The tach I'm using is an Actron CP7677 tach/multimeter that I purchased form a local auto parts for around $60 tax included. You can get it a bit cheaper online if you're willing to wait.
#6
I need to sync my carbs soon too, I don't mean to hi jack your thread but I have a few questions too. After I Sync my carbs then I adjust my idle. When I adjust my idle, does this set my air fuel mixture? If not how do I adjust my air/fuel ratio as I think I am running rich. What I am trying to ask is when I adjust my idle and balance the rpms does this mean I then have the correct air/fuel ratio? If not, how do I go about leaning out my fuel mixture or making it a little richer. Some detailed info on this would be great. I have already learned so much from these forums and I apologize for the long posts but I can't find the answer to this question that satisfies me. Also I know where to buy a manometer to sync the carbs, but where can I find the portable tach that I need for idle speed, I thought I read somewhere that you can use a multimeter that measures in ohms or something.

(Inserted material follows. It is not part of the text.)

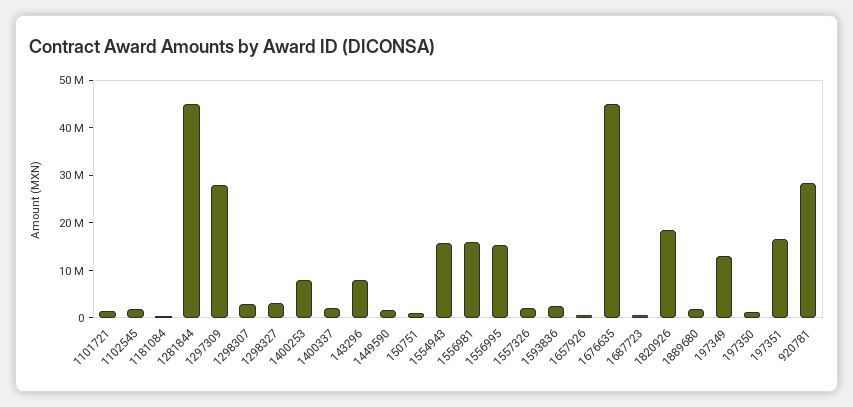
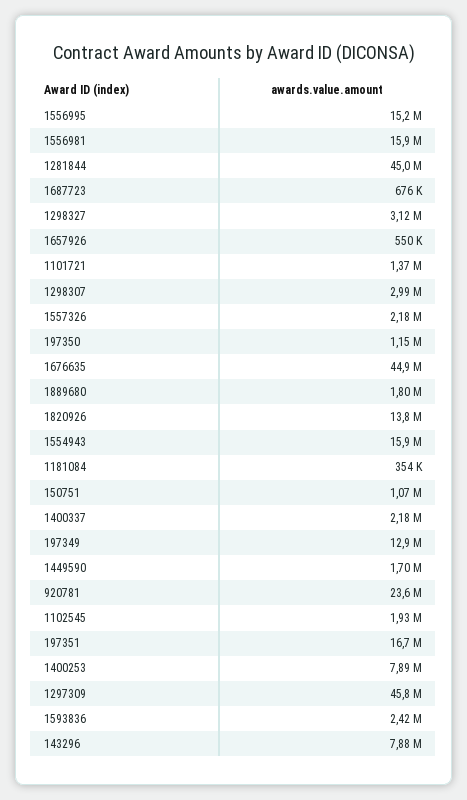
1297309: 28000000 -> 45800000
1820926: 18000000 -> 13800000
920781: 28000000 -> 23600000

I made a mistake with what I said about ohms, the correct setting would be hertz, I read that if you needed to you could use hertz which measure in revolutions per second, x it by 60 and you get your rpm, I cannot verify this and think its easier to just buy a tach, I need to also buy a manometer and then I will do a tear down and check to see if I have the stock main jet and stock jet needles. I downloaded the Honda Service Manual today and browsed through it, it's like a mini bible lol.
#7
I am just about to buy the multimeter you recommended for $40 on amazon, to sync the carbs can I use this? http://www.amazon.com/Actron-CP7803-...=pd_sim_auto_4
Also what size hose do I need to attach to the nipples on the carbs, and carb one has a threaded hole in it that I need an adapter for right?

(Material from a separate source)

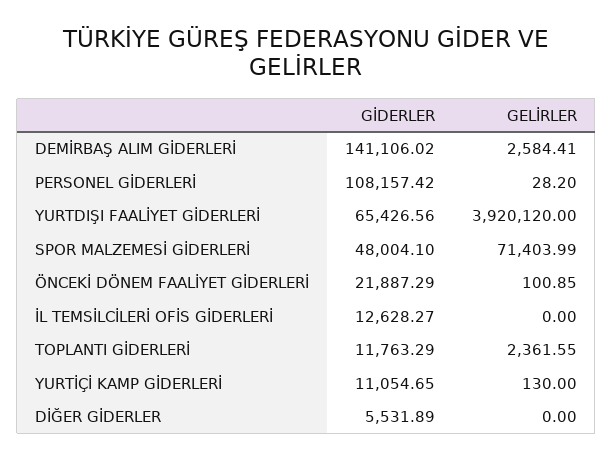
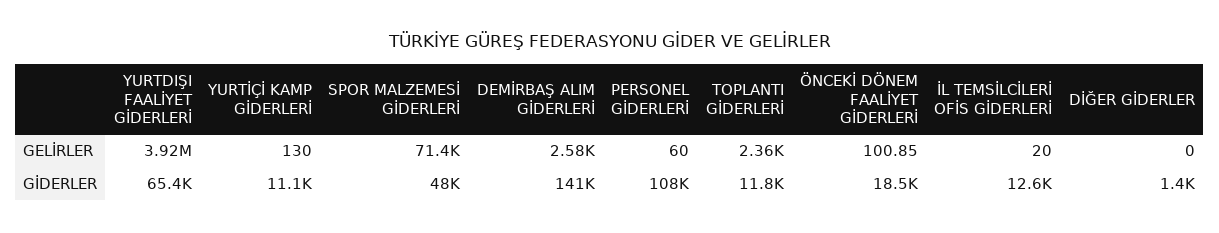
GELİRLER, PERSONEL GİDERLERİ: 28.2 -> 60
GİDERLER, ÖNCEKİ DÖNEM FAALİYET GİDERLERİ: 21887.29 -> 18500
GELİRLER, İL TEMSİLCİLERİ OFİS GİDERLERİ: 0 -> 20
GİDERLER, DİĞER GİDERLER: 5531.89 -> 1400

Also what size hose do I need to attach to the nipples on the carbs, and carb one has a threaded hole in it that I need an adapter for right?
#8
Hold up ordering the tach at the moment. I bought mine because it's what another member on this site uses from a post in another thread however I haven't figured out which coil to hook the neg lead to or if it matters which 1 I choose because I'm looking to see the rpm rather than set timing or if there is another wire I can splice into. I'm trying to avoid not hacking into the bikes wiring any more than I have to. I'll let you know how it works this weekend. The link to the gauge is a pressure gauge so it wont help on setting the pilot screws. I'm getting ready for work right now so I don't have much time but I'll post a pic of the manometer I use later this evening.
#9
Too late lol. It looks like a good multi meter anyways so we can figure it out together. My boss just gave me a winters vacuum gauge that measures in Hg and kPa. It goes from 0 to -30 Hg I hope this will work, it is an air gauge, not water if that helps. Do you know the size of tubing ill need for the f3? And am I correct in saying that carb one needs a plug taken out and a fitting screwed in to measure the vacuum?
#10
This does both tach and vacume sync....
Harmonizer Vacuum Multi-Tool -- It ain't your Daddy's Twinmax - ADVrider
It's the real deal and he shipped it very fast. Was on my doorstep in 4 days.
On the tubing, I think it's 1/8" ID. And the F3 uses a 5mm metric nipple for the#1 cylinder. It's $4, at the honda dealer.
Ern
Harmonizer Vacuum Multi-Tool -- It ain't your Daddy's Twinmax - ADVrider
It's the real deal and he shipped it very fast. Was on my doorstep in 4 days.
On the tubing, I think it's 1/8" ID. And the F3 uses a 5mm metric nipple for the#1 cylinder. It's $4, at the honda dealer.
Ern
Last edited by MadHattr059; 01-12-2012 at 05:42 PM.